Teks Tersedia:
__________

UPAH DALAM ISLAM
BAB I
PENDAHULUAN
1.1 Latar Belakang
Kita
tahu bahwasannya produksi tidak akan berjalan lancar tanpa adanya
factor-faktor produksi yang mendukug. Ada 4 faktor yang penting adalah
tanah, tenaga kerja, modal dan manajemen. Keempat-empatnya sangat
berperan dalam kelangsungan produksi tanpa adanya tanah, tenaga kerja,
modal dan manajemen maka produksi tidak berjalan dengan efektif.
Demikian
halnya tenaga kerja merupakan salah satu factor produksi yang penting.
Keberadaan tenaga kerja tidak boleh begitu saja dikesampingkan yang
harus diperhatikan kesehatan dan kesejahteraannya. Hal yang tidak bisa
lepas begitu saja dari tenaga kerja adalah upah. Penentuan upah
merupakan salah satu penentu efisien atau tidaknya kerja seorang tenaga
kerja seperti yang sering terjadi di Indonesia sekarang tidak sedikit
perusahaan yang menghentikain aktifitas produksinya karena para karyawan
berdemo menuntut kenaikan upah.
Olek
karena itu perlu di perhatikan standar upah agar memberikan kerugian
kepada kedua belah pihak yaitu pihak perusahaan dan karyawan, seperti
yang terjadi pada masa Rasulullah SAW dan pada masa kekholifahan.
Jika
para pekerja tidak mendapatkan upah yang adil dan wajar, ini tidak
hanya akan mempengaruhi daya beli dan taraf hidup para serta
keluarganya, Dengan demikian secara ekonomi sangat berbahaya bagi suatu
Negara jika menghapuskan hak tenaga kerja atas pembagian deviden.
Perselisihan
dalam perdagangan dan industri menyebabkan kerugian tahunan yang besar
baik kerugian waktu maupun uang daripada sedikit kenaikan upah yang
diberikan kepada para pekerja. Mengingat pentingnya upah pada kelancaran
proses produksi, maka bab-bab selanjutnya akan dibahas mengenai seluk
beluk upah dan bagaimana upah seharusnya.
1.2 Rumusan Masalah.

__________

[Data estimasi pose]
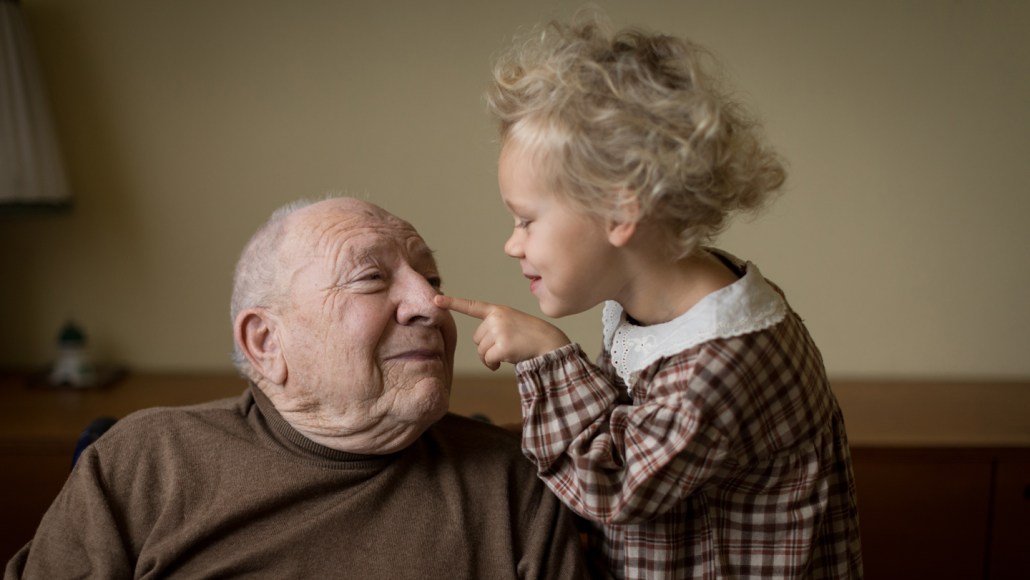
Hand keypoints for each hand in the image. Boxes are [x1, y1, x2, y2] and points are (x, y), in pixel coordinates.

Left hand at [434, 295, 570, 370]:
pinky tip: (505, 362)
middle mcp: (496, 318)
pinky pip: (487, 360)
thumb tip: (484, 355)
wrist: (550, 343)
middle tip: (505, 347)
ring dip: (490, 358)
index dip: (453, 303)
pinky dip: (493, 365)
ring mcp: (499, 331)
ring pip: (480, 351)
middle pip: (476, 339)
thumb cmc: (532, 337)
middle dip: (487, 347)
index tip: (436, 299)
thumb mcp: (512, 324)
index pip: (472, 306)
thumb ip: (495, 329)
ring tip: (508, 353)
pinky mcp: (502, 345)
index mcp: (498, 311)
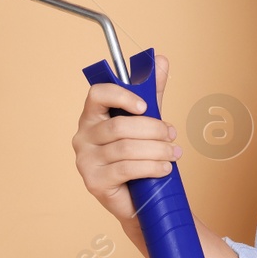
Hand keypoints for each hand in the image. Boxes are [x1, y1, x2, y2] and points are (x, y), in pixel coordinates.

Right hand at [72, 53, 182, 229]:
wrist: (139, 198)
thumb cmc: (140, 154)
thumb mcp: (148, 120)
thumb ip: (152, 92)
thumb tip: (160, 59)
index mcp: (92, 116)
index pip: (97, 94)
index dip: (121, 95)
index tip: (144, 106)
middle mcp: (82, 137)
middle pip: (119, 125)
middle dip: (153, 129)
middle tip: (173, 136)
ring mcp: (85, 161)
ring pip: (126, 148)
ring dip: (157, 150)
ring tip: (174, 154)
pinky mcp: (94, 182)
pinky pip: (126, 169)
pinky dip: (151, 166)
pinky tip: (165, 168)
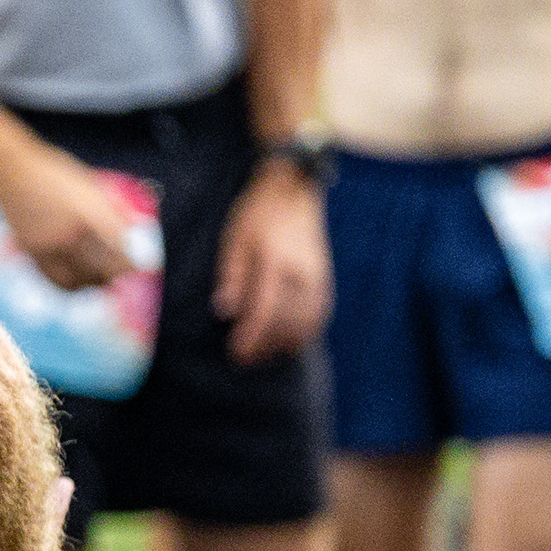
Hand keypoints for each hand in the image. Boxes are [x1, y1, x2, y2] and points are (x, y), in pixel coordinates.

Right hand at [0, 141, 141, 290]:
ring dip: (94, 284)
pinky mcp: (33, 254)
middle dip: (116, 275)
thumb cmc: (54, 173)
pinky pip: (57, 280)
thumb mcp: (90, 184)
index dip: (132, 262)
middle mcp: (72, 233)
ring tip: (100, 281)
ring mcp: (51, 246)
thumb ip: (110, 210)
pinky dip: (72, 286)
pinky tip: (77, 282)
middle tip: (123, 276)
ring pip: (80, 280)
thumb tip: (130, 233)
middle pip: (103, 269)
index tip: (138, 265)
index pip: (120, 249)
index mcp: (90, 212)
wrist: (11, 172)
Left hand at [213, 163, 330, 363]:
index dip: (250, 337)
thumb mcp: (235, 239)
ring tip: (262, 355)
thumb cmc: (258, 213)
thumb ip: (232, 276)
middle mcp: (303, 275)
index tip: (235, 352)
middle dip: (264, 347)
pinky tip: (287, 342)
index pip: (265, 311)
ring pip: (306, 325)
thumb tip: (225, 311)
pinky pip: (319, 316)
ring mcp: (318, 279)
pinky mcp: (324, 280)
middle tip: (243, 360)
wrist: (294, 190)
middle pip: (286, 324)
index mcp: (277, 263)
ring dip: (284, 345)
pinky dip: (304, 334)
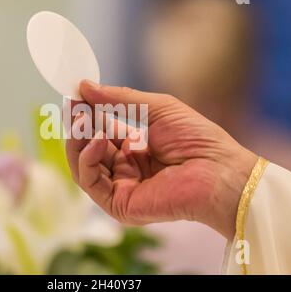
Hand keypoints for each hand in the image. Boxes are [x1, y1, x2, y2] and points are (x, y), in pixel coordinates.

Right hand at [66, 80, 256, 239]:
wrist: (218, 170)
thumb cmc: (196, 138)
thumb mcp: (156, 109)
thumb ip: (119, 100)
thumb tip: (84, 86)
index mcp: (136, 150)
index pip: (101, 132)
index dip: (88, 114)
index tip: (75, 94)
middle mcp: (126, 170)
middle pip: (88, 149)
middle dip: (79, 126)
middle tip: (72, 104)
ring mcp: (121, 188)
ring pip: (83, 167)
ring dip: (78, 141)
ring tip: (81, 119)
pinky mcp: (119, 205)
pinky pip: (90, 182)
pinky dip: (88, 159)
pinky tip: (98, 139)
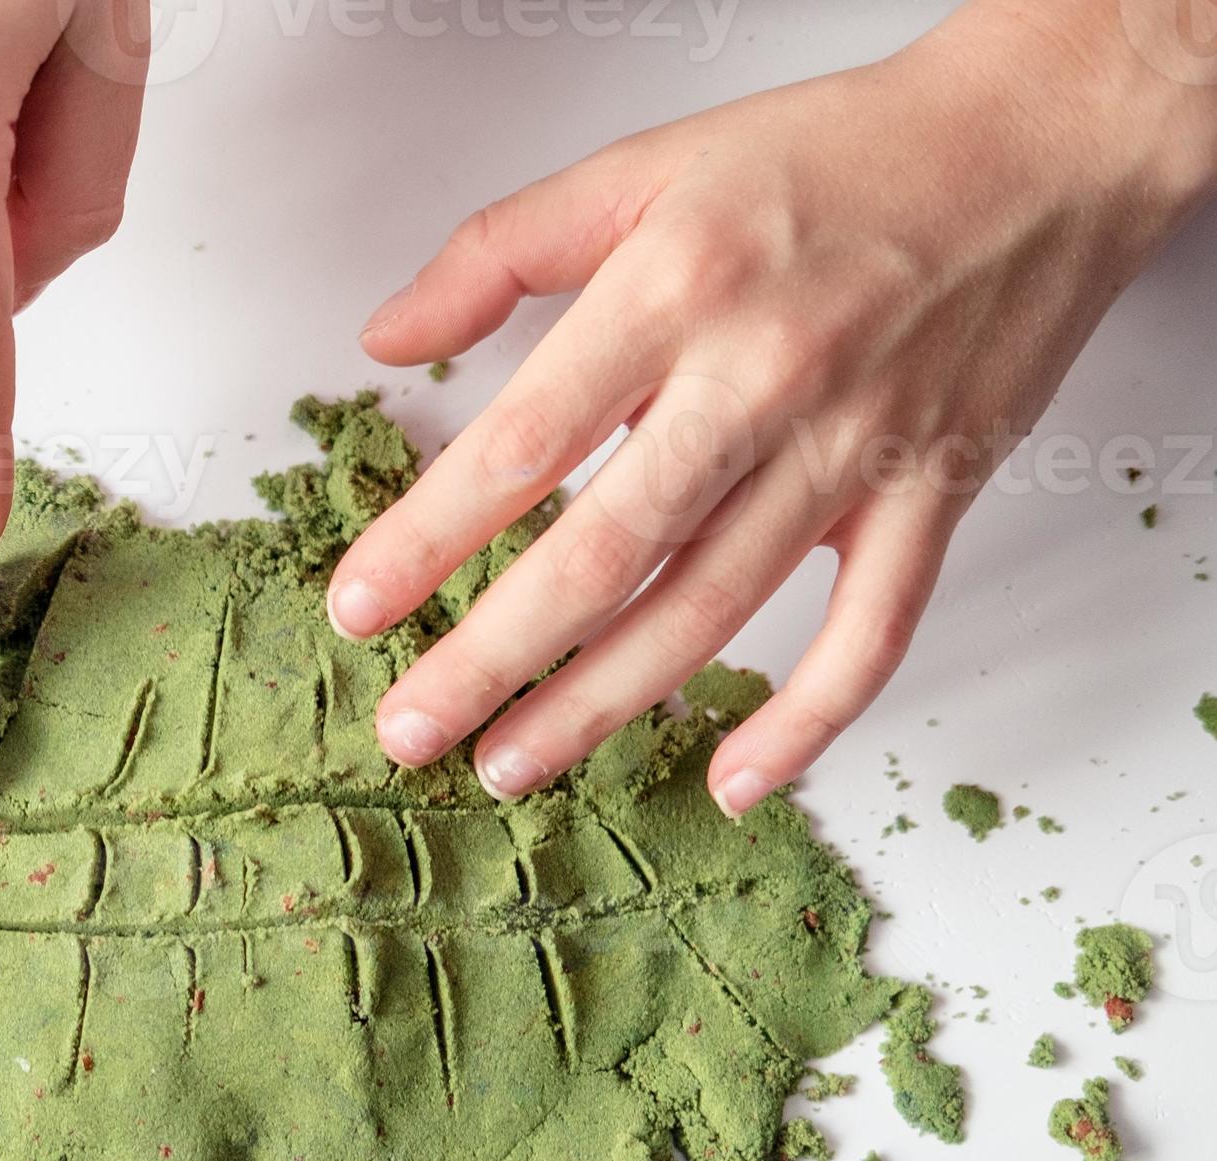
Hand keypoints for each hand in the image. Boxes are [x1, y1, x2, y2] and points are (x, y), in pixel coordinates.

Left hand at [333, 0, 1216, 815]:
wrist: (1040, 141)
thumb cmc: (836, 158)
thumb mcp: (643, 169)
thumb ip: (499, 251)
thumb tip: (389, 339)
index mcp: (675, 293)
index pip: (523, 443)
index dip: (428, 538)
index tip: (358, 609)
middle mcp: (760, 380)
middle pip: (603, 554)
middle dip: (491, 658)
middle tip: (409, 729)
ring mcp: (853, 448)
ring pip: (709, 611)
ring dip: (599, 706)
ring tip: (507, 764)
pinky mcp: (930, 494)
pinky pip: (870, 634)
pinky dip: (805, 720)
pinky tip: (732, 781)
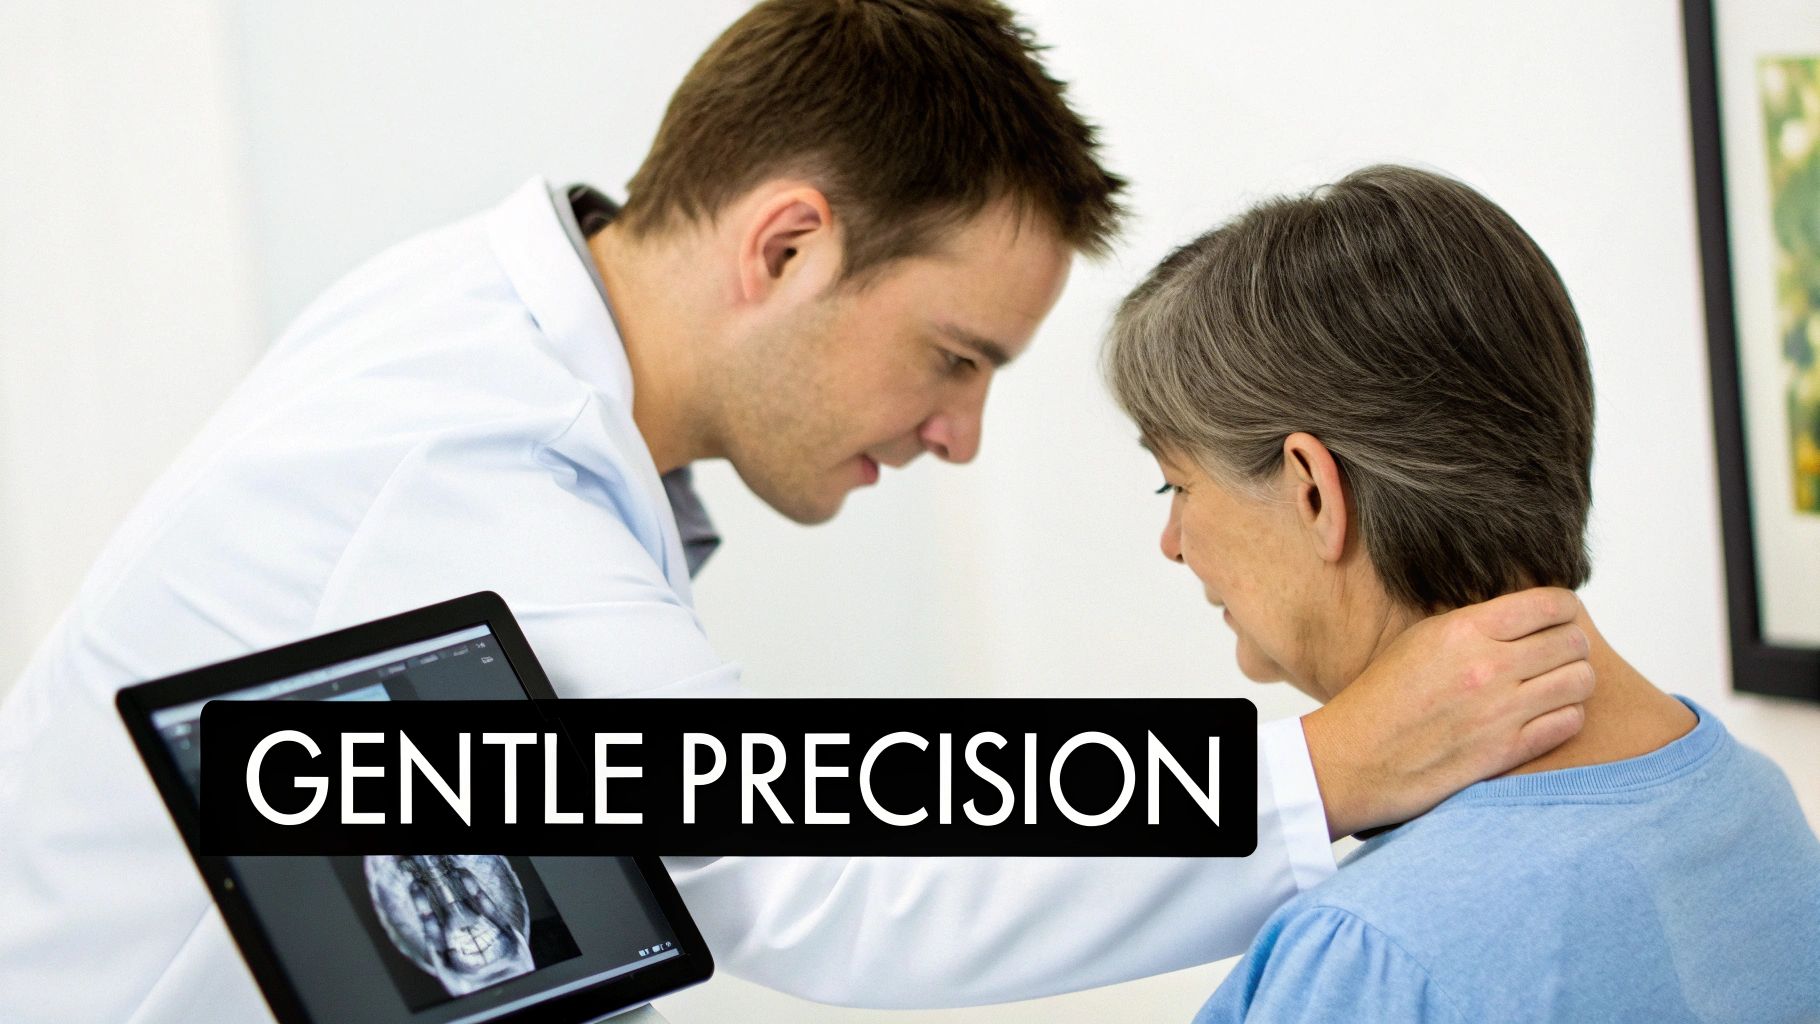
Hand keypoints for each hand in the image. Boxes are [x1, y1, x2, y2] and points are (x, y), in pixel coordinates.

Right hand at [1300, 587, 1593, 838]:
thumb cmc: (1382, 697)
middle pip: (1573, 641)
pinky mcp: (1507, 751)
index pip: (1550, 604)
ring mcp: (1500, 711)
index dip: (1564, 609)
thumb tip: (1527, 613)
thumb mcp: (1420, 640)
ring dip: (1574, 680)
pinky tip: (1545, 715)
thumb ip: (1475, 624)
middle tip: (1557, 654)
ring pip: (1581, 681)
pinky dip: (1566, 716)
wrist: (1354, 758)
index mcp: (1463, 630)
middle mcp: (1487, 666)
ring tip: (1555, 685)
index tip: (1558, 618)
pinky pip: (1569, 722)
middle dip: (1571, 645)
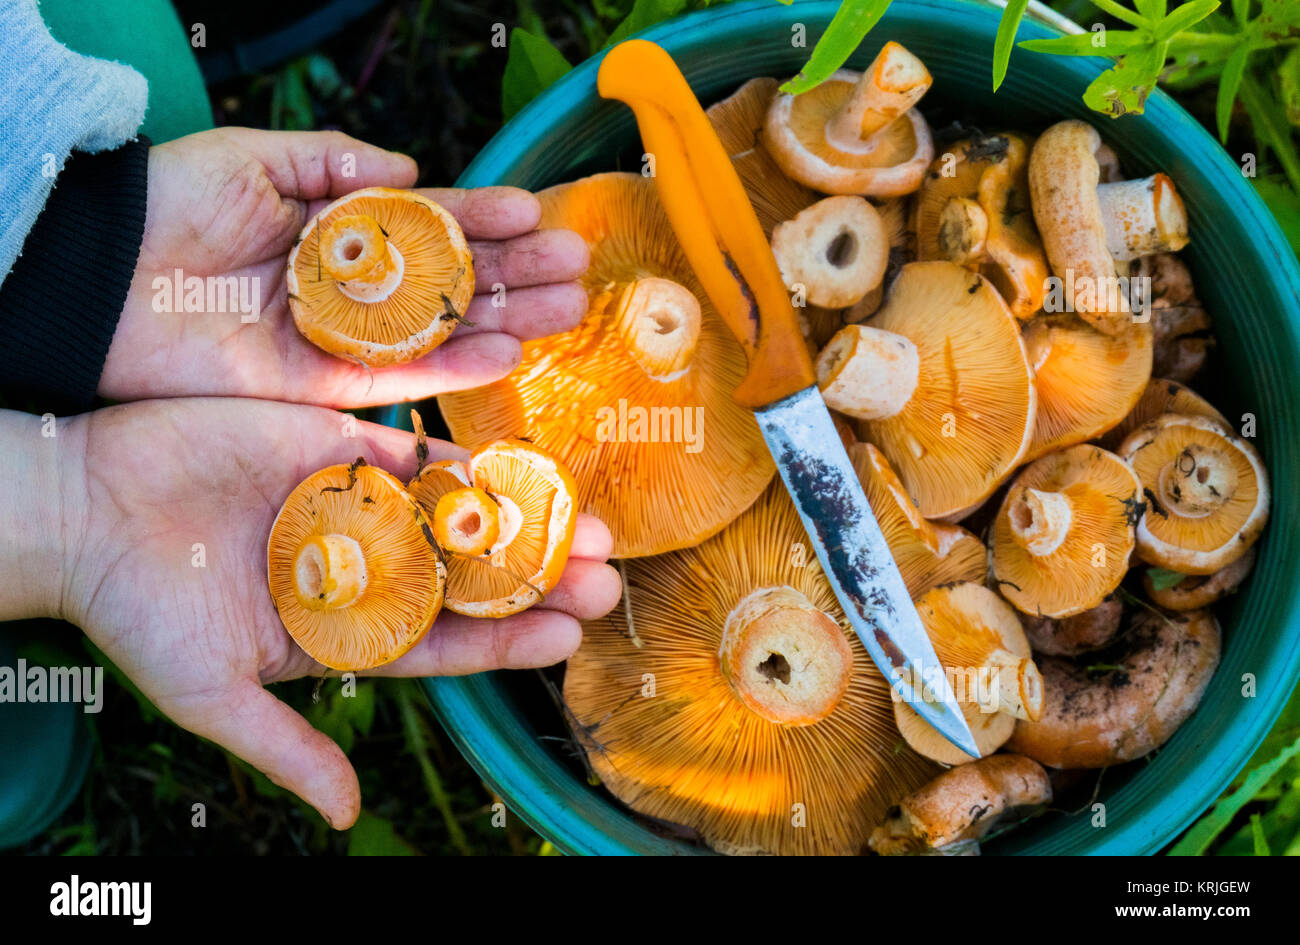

__________

Butir Tugas 1:
Tolong salin persis bagian teks tentang upah dalam Islam, mulai dari "UPAH DALAM ISLAM" sampai dengan "produksi yang penting.".
Butir Tugas 2:
Menurut teks tentang upah dalam Islam, apa saja empat faktor produksi yang penting?
Butir Tugas 3:
Tentukan apakah setiap pernyataan berikut sesuai dengan teks tentang upah dalam Islam. Jawab ya atau tidak, lalu kutip kata-kata teks yang menentukannya.
(a) Teks menyebut empat faktor produksi yang penting.
(b) Teks menyatakan bahwa upah dapat dipisahkan begitu saja dari tenaga kerja.
(c) Perselisihan dalam perdagangan dan industri disebut menimbulkan kerugian tahunan yang besar.
Baris-baris data ini diambil dari sumber yang berbeda.

Jawaban Tugas 1:
UPAH DALAM ISLAM
BAB I
PENDAHULUAN
1.1 Latar Belakang
Kita
tahu bahwasannya produksi tidak akan berjalan lancar tanpa adanya
factor-faktor produksi yang mendukug. Ada 4 faktor yang penting adalah
tanah, tenaga kerja, modal dan manajemen. Keempat-empatnya sangat
berperan dalam kelangsungan produksi tanpa adanya tanah, tenaga kerja,
modal dan manajemen maka produksi tidak berjalan dengan efektif.
Demikian
halnya tenaga kerja merupakan salah satu factor produksi yang penting.

Jawaban Tugas 2:
Tanah, tenaga kerja, modal, dan manajemen.

Jawaban Tugas 3:
(a) Ya: "Ada 4 faktor yang penting adalah tanah, tenaga kerja, modal dan manajemen."
(b) Tidak: "Hal yang tidak bisa lepas begitu saja dari tenaga kerja adalah upah."
(c) Ya: "Perselisihan dalam perdagangan dan industri menyebabkan kerugian tahunan yang besar"